Courtesy photo / University of Colorado athletics
New Colorado assistant coach Anthony Coleman spent the last three seasons at Arizona State.

Tad Boyle was content with the idea of taking his time in filling the vacancy on his Colorado coaching staff this spring.

Yet when Anthony Coleman not only became available, but expressed a clear desire to come to Boulder, Boyle believed he couldn’t let the opportunity pass. Even if it required a little more background work than normal.

Confident a name that reportedly has been invoked during this week’s trial in the FBI college basketball corruption probe indeed is clean enough to join the staff of a coach who has been outspoken on the two-years-and-running FBI scandal, Coleman officially became a member of Boyle’s staff on Friday.

Coleman spent the past three seasons as an assistant on Bobby Hurley’s staff at Arizona State but previously worked in sports marketing at Adidas. Coleman also spent a season as the director of operations at USC under former head coach Kevin O’Neill. He replaces Kim English, who spent two seasons at CU before taking an assistant coach job at Tennessee two weeks ago.

“After speaking with people that worked with him in various capacities at USC and Arizona State, we got nothing but glowing feedback,” Boyle said. “We vetted him through the NCAA and their compliance files. He did work at Adidas for about three and a half years, and in that time he developed relationships all throughout college basketball and grassroots basketball.
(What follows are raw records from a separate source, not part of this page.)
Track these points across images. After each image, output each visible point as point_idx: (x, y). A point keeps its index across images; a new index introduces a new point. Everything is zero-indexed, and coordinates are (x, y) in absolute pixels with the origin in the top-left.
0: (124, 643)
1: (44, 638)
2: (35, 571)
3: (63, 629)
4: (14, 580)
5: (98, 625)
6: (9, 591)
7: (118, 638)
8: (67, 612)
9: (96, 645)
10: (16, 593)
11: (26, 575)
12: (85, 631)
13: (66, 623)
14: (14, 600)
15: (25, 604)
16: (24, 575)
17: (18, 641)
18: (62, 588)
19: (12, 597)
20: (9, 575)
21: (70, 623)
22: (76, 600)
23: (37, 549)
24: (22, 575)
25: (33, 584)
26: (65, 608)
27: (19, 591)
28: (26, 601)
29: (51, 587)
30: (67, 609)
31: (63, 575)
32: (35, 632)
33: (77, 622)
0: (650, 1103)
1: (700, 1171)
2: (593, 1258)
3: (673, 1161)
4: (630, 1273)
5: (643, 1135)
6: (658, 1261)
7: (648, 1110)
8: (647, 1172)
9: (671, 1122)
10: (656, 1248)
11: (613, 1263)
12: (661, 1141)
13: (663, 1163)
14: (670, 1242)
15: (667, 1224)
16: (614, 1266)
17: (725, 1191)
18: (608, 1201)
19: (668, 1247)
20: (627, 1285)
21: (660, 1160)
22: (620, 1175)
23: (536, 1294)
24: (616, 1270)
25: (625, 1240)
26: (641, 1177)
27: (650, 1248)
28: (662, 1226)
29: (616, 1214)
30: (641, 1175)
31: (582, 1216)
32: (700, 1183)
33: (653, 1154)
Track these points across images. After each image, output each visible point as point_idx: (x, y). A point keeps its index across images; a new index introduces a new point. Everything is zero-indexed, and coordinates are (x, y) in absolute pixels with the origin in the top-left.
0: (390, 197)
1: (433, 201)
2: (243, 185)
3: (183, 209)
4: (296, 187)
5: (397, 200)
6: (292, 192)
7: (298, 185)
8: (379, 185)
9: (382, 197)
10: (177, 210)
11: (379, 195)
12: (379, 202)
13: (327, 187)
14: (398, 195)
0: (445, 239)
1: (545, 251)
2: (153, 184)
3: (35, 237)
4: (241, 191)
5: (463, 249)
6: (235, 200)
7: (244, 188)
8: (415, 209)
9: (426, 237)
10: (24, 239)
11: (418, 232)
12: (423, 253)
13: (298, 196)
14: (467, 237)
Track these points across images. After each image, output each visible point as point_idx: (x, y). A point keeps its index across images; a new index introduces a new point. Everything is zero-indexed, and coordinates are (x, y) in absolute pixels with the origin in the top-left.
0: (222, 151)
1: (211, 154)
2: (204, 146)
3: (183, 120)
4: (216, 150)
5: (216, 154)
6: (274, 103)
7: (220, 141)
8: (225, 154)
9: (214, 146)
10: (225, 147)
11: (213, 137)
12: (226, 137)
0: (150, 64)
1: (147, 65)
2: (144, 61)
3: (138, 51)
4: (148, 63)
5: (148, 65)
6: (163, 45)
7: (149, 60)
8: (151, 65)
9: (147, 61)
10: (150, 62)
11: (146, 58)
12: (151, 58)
“Obviously if I had any indication that he was involved in any improprieties, especially with recruiting and what’s going on with the trial in New York, I wouldn’t have even considered Anthony for this position. But he’s a young, extremely bright coach who’s got a great future. We’re really excited to have him on staff. I do feel comfortable and confident. I trust him. I trust that everything he’s told me and that everyone has told me that I’ve talked to about Anthony. He’s a quality guy.”
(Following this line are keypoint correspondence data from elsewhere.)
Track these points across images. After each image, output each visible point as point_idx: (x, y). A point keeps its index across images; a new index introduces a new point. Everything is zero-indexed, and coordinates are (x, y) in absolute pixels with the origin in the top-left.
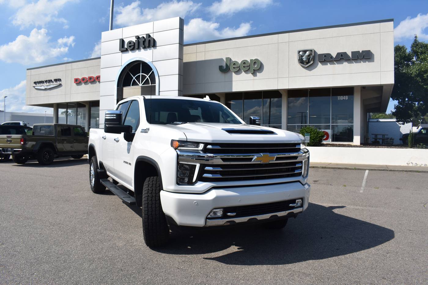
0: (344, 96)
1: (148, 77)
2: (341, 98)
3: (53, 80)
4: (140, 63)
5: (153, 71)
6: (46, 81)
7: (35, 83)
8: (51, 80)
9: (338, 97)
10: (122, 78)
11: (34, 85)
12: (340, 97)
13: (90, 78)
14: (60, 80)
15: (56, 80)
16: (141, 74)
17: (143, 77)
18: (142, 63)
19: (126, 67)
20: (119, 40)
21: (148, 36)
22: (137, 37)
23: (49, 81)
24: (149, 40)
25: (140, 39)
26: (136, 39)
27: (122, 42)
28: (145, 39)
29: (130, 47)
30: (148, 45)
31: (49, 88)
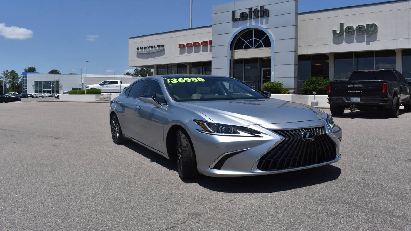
1: (261, 41)
3: (156, 46)
4: (253, 30)
5: (267, 35)
6: (149, 47)
7: (138, 49)
8: (154, 46)
10: (234, 43)
13: (195, 43)
14: (163, 46)
15: (159, 46)
16: (253, 39)
17: (256, 42)
18: (254, 30)
19: (238, 34)
20: (231, 12)
21: (262, 7)
22: (250, 9)
23: (152, 47)
24: (264, 11)
25: (253, 10)
26: (249, 11)
27: (234, 13)
28: (259, 10)
29: (243, 17)
30: (262, 16)
31: (152, 53)
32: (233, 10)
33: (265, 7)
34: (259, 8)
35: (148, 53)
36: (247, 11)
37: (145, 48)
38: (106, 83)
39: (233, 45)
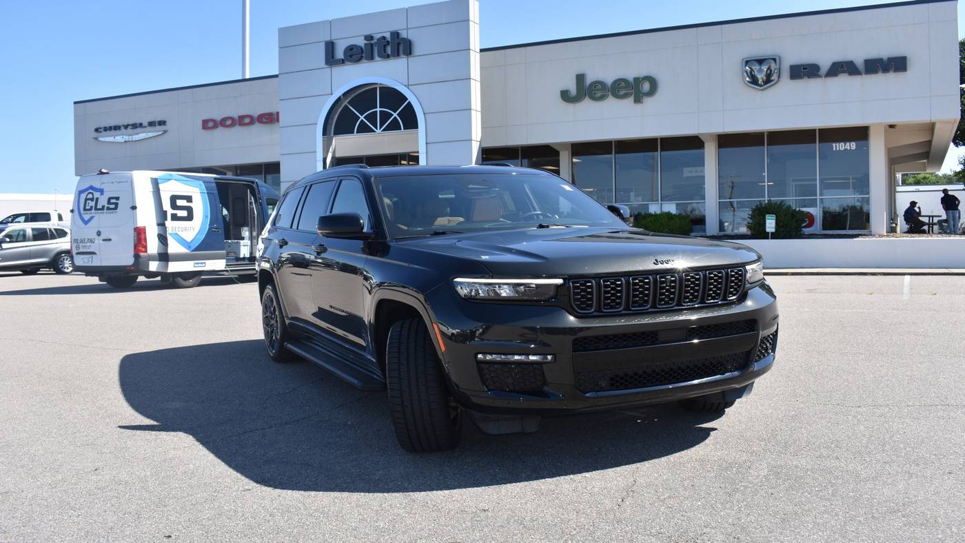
0: (848, 144)
1: (395, 115)
2: (840, 146)
3: (145, 123)
4: (376, 89)
5: (409, 102)
7: (97, 130)
8: (141, 124)
9: (834, 145)
10: (333, 119)
11: (96, 135)
12: (837, 144)
13: (242, 118)
14: (162, 123)
15: (151, 124)
16: (378, 109)
17: (385, 116)
18: (380, 88)
19: (342, 97)
20: (324, 43)
21: (395, 35)
22: (369, 38)
23: (135, 126)
24: (399, 44)
25: (375, 41)
26: (366, 42)
27: (330, 47)
28: (388, 42)
29: (351, 56)
30: (396, 54)
31: (136, 141)
32: (328, 39)
33: (404, 35)
34: (388, 36)
35: (125, 141)
36: (361, 42)
37: (117, 128)
38: (17, 220)
39: (332, 124)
On Thursday CBS Sports’ Matt Norlander, who is covering the trial, tweeted a series of updates from the testimony, one of which stated that FBI witness Marty Blazer said Coleman was among a group of assistant coaches who did not receive bribes because, essentially, they simply didn’t boast enough clout with top-end recruits.

Coleman’s name also surfaced 13 months ago when, according to the LA Times, he was one of several Adidas personnel whose communications with the North Carolina State athletic department were subpoenaed. When asked by on Friday about the allegations that have surfaced in this week’s trial, Coleman’s reply was succinct and direct.
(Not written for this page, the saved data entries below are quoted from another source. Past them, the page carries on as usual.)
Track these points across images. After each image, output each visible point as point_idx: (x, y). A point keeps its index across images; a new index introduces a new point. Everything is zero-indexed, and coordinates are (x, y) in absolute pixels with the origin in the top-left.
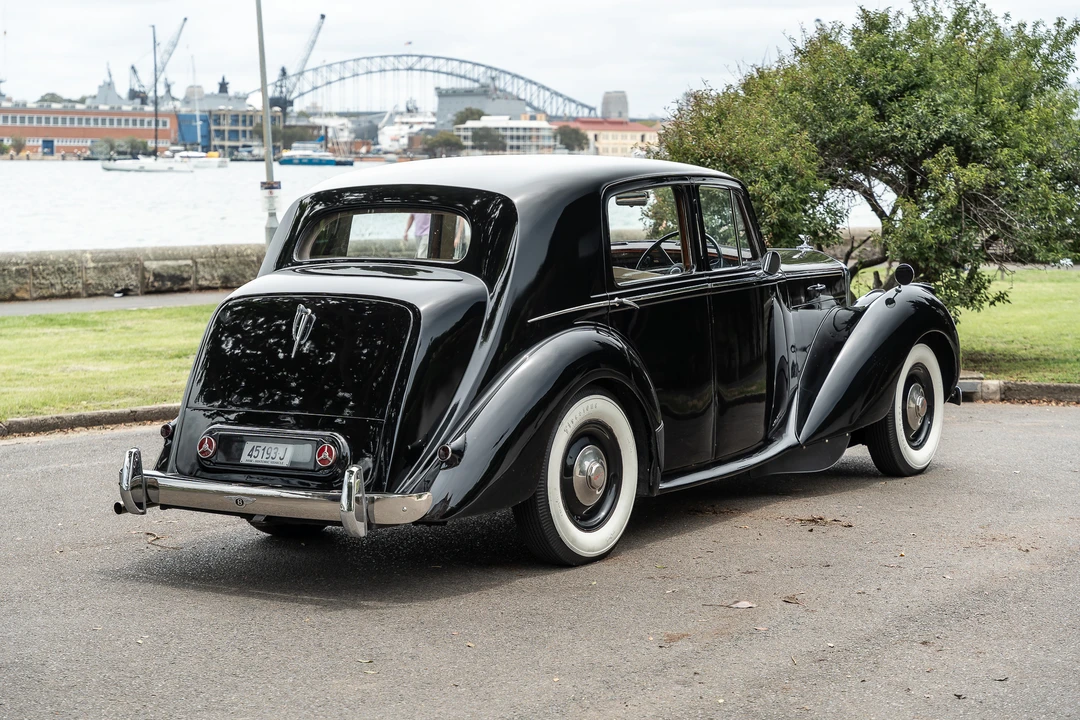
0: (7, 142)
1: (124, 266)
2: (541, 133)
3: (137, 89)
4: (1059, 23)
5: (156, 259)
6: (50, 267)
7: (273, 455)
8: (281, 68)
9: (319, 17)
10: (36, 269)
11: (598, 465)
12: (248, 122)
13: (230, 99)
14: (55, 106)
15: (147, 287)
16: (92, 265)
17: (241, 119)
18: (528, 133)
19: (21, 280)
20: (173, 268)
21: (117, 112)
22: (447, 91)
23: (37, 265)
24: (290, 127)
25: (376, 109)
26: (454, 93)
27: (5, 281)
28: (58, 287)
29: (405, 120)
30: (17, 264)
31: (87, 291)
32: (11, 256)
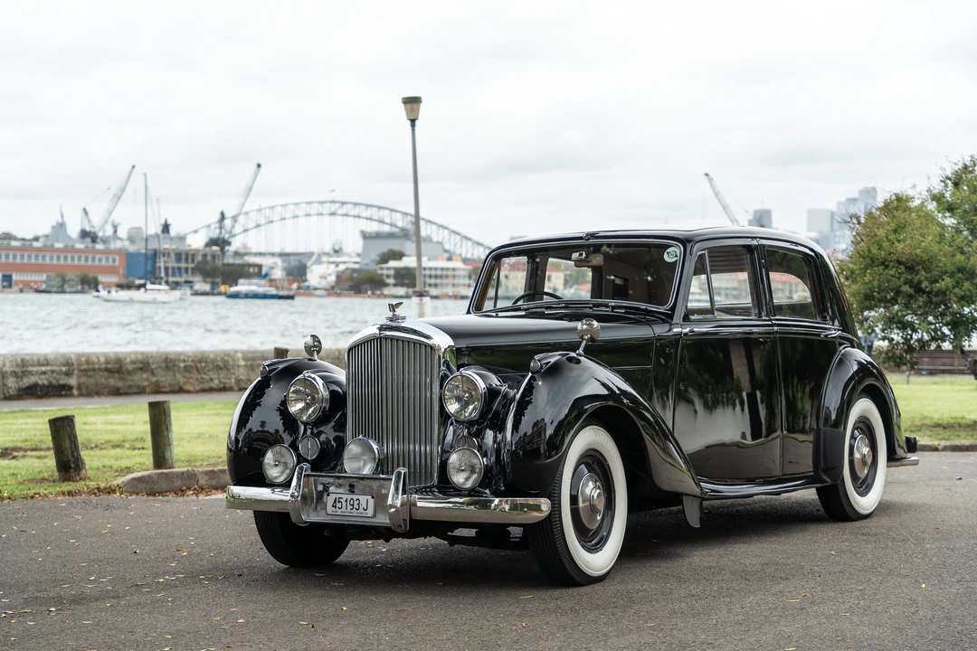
2: (457, 273)
3: (88, 229)
6: (210, 364)
8: (220, 211)
9: (255, 166)
10: (199, 365)
12: (190, 260)
13: (171, 239)
14: (14, 243)
16: (242, 363)
17: (183, 257)
18: (445, 273)
19: (187, 374)
21: (69, 250)
22: (370, 233)
23: (200, 362)
24: (228, 265)
25: (301, 250)
26: (378, 236)
27: (175, 376)
28: (216, 382)
29: (332, 259)
30: (184, 361)
31: (238, 385)
32: (180, 354)
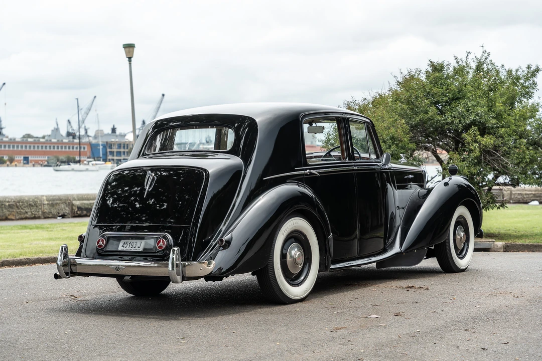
0: (6, 158)
1: (62, 203)
3: (71, 131)
4: (529, 67)
5: (79, 200)
6: (26, 204)
7: (134, 246)
8: (142, 120)
9: (161, 95)
10: (18, 204)
11: (299, 253)
12: (126, 147)
13: (117, 136)
14: (30, 140)
15: (74, 214)
16: (46, 202)
17: (122, 146)
19: (11, 210)
20: (87, 204)
21: (60, 143)
23: (19, 202)
27: (2, 210)
28: (30, 213)
30: (9, 202)
31: (44, 216)
32: (6, 198)
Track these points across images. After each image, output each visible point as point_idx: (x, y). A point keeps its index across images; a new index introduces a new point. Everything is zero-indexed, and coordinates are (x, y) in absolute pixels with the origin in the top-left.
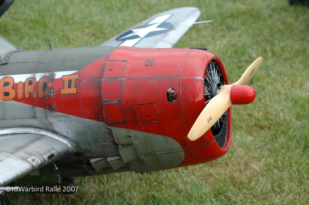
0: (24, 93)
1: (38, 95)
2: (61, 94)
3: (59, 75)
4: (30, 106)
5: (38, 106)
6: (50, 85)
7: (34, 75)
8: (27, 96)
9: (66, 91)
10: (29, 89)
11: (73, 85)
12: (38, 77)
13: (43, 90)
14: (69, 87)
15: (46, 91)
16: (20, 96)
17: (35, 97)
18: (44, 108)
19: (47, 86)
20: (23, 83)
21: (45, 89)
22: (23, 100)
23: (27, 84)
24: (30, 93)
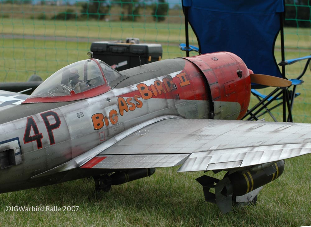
0: (157, 92)
1: (166, 90)
2: (181, 86)
3: (173, 75)
4: (163, 99)
5: (168, 98)
6: (171, 82)
7: (156, 79)
8: (160, 93)
9: (183, 84)
10: (160, 88)
11: (185, 79)
12: (161, 79)
13: (169, 87)
14: (184, 81)
15: (171, 87)
16: (156, 94)
17: (165, 92)
18: (172, 99)
19: (170, 83)
20: (153, 85)
21: (170, 86)
22: (159, 96)
23: (156, 85)
24: (161, 90)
“That’s absolutely false,” Coleman said. “When I went in there it wasn’t about bribery or any of that stuff. False. Completely false. My experience being in the basketball world as long as I’ve been in it, you encounter a lot of people and it is what it is. I’ve carried myself at a high level and a high standard, and I’ve done that in my professional world as well.”

A California native who played college basketball at Xavier and Long Beach State, Coleman actually married into a family with a strong CU background. His wife, Nellie, is the granddaughter of former Buffs football player Bob Spicer, an offensive lineman in the 1940s. She also has a sister and an uncle who attended CU.

Arizona State reached the NCAA Tournament in each of the past two seasons with Coleman on the staff, and he is roundly credited with making the contact that brought Luguentz Dort to Tempe this past season. A second team All-Pac-12 selection as a freshman, Dort averaged a team-leading 16.3 points and 4.3 rebounds before declaring for the NBA draft.

“I’ve always admired coach Boyle from afar. I’ve always heard great things about him,” Coleman said. “People I know who I respect in this business say unbelievable things about him as a coach and a teacher. Once the opportunity presented itself, it was kind of a no-brainer. When coach Boyle and I had a conversation there was a gut feeling. It just felt right.”